渡邊 數美さん「今まで生きてきた証として、是は是、非は非として、提訴しないことには、この世に生を受けてきたことは意味がありません」
ただ、旧優生保護法をめぐる裁判は、診療記録が残っていないため手術を受けたことの証明と「損害賠償を請求できる20年という期間=除斥期間(じょせききかん)」をどう捉えるのかが大きな争点となっています。
宮城県の裁判では仙台地方裁判所が「旧優生保護法は憲法違反」としたものの、原告の請求は「除斥期間を過ぎている」として訴えを棄却しました。

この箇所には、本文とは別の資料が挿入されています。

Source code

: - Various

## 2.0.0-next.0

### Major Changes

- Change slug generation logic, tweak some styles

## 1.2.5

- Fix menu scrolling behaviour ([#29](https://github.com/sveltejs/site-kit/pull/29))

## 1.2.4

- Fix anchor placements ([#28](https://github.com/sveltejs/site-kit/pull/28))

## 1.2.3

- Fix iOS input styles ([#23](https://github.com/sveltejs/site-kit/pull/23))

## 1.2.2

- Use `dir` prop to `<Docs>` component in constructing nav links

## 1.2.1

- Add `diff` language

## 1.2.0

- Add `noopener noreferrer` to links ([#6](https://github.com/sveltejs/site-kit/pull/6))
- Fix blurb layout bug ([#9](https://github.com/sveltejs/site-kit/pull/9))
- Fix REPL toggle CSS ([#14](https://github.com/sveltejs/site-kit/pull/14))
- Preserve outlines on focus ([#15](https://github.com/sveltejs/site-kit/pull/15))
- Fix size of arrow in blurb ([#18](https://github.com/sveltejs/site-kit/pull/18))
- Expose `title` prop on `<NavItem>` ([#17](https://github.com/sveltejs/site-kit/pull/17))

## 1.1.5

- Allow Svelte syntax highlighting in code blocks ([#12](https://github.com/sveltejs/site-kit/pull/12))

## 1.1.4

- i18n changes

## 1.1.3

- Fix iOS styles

このような中、迎えたきょうの判決で熊本地裁の中辻 雄一朗(なかつじ ゆういちろう)裁判長は旧優生保護法を「憲法違反」とし、注目された除斥期間に関しては「権利行使が困難な被害者に対して国が責任を免れることは正義・公平の理念に著しく反する」と指摘し適用を認めず、国にあわせて2200万円の支払いを命じました。
渡邊さん「自分がこういう体になったことをひた隠しにして定年まで勤めた。『生きてきて ああ、良かったな』というのが一番の気持ちです」
旧優生保護法を巡る国賠訴訟で賠償命令が出されるのは、東京と大阪の高裁判決に次いで3例目で、地方裁判所としては、初めてのことです。